The preceding parameters can be set via the command line as follows:

nebula> UPDATE CONFIGS storage:rocksdb_column_family_options = \
        { disable_auto_compactions = false, level0_file_num_compaction_trigger = 10 };
        -- The command overwrites rocksdb_column_family_options. Please note whether other sub-items will be overwritten

nebula> UPDATE CONFIGS storage:rocksdb_db_options  = \
        { max_subcompactions = 10, max_background_jobs = 10};
nebula> UPDATE CONFIGS storage:max_edge_returned_per_vertex = 10; -- The parameter is explained below

We recommend the following configuration:

    rocksdb_db_options = {"stats_dump_period_sec":"200", "write_thread_max_yield_usec":"600"}
    rocksdb_column_family_options = {"max_write_buffer_number":"4", "min_write_buffer_number_to_merge":"2", "max_write_buffer_number_to_maintain":"1"}
    rocksdb_block_based_table_options = {"block_restart_interval":"2"}

Description on Super-Large Vertices

For super vertex with a large number of edges, currently there are two truncation strategies:

  1. Truncate directly. Set the enable_reservoir_sampling parameter to false. A certain number of edges specified in the Max_edge_returned_per_vertex parameter are truncated by default.

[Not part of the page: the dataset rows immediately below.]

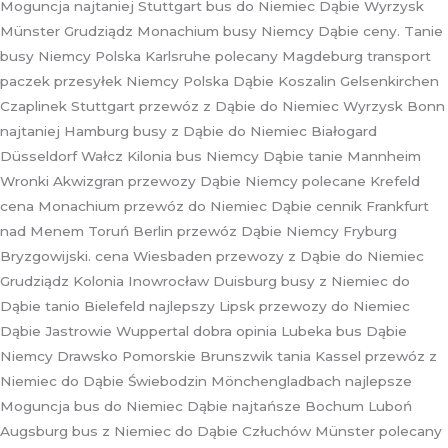
Moguncja najtaniej Stuttgart bus do Niemiec Dąbie Wyrzysk
Münster Grudziądz Monachium busy Niemcy Dąbie ceny. Tanie
busy Niemcy Polska Karlsruhe polecany Magdeburg transport
paczek przesyłek Niemcy Polska Dąbie Koszalin Gelsenkirchen
Czaplinek Stuttgart przewóz z Dąbie do Niemiec Wyrzysk Bonn
najtaniej Hamburg busy z Dąbie do Niemiec Białogard
Düsseldorf Wałcz Kilonia bus Niemcy Dąbie tanie Mannheim
Wronki Akwizgran przewozy Dąbie Niemcy polecane Krefeld
cena Monachium przewóz do Niemiec Dąbie cennik Frankfurt
nad Menem Toruń Berlin przewóz Dąbie Niemcy Fryburg
Bryzgowijski. cena Wiesbaden przewozy z Dąbie do Niemiec
Grudziądz Kolonia Inowrocław Duisburg busy z Niemiec do
Dąbie tanio Bielefeld najlepszy Lipsk przewozy do Niemiec
Dąbie Jastrowie Wuppertal dobra opinia Lubeka bus Dąbie
Niemcy Drawsko Pomorskie Brunszwik tania Kassel przewóz z
Niemiec do Dąbie Świebodzin Mönchengladbach najlepsze
Moguncja bus do Niemiec Dąbie najtańsze Bochum Luboń
Augsburg bus z Niemiec do Dąbie Człuchów Münster polecany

  2. Truncate with the reservoir sampling algorithm. Based on the algorithm, a certain number of edges specified in the Max_edge_returned_per_vertex parameter are truncated with equal probability from the total n edges. Equal probability sampling is useful in some business scenarios. However, the performance is effected compared to direct truncation due to the probability calculation.

For example:

nebula> UPDATE CONFIGS storage:enable_reservoir_sampling = false;

Truncating Directly

Property Default Value Descriptions Dynamic Modification
max_edge_returned_per_vertex 2147483647 The max returned edges of each super-large vertex. The excess edges are truncated and not returned.
Modified with UPDATE CONFIGS syntax. The modification takes effect immediately.

Reservoir Sampling Truncation

Property Default Value Descriptions Dynamic Modification
enable_reservoir_sampling false Truncated with equal probability from the total n edges. Modified with UPDATE CONFIGS syntax. The modification takes effect immediately.

Storage Configuration When You Have a Lot of Data

If you have a lot of data (in the RocksDB directory) and your memory is tight, we recommend you setting the enable_partitioned_index_filter parameter in the storage configuration to true. For example, 100 vertices + 100 edges occupies 300 keys. Each key is 10bit or 3k. Then you can calculate your own data storage.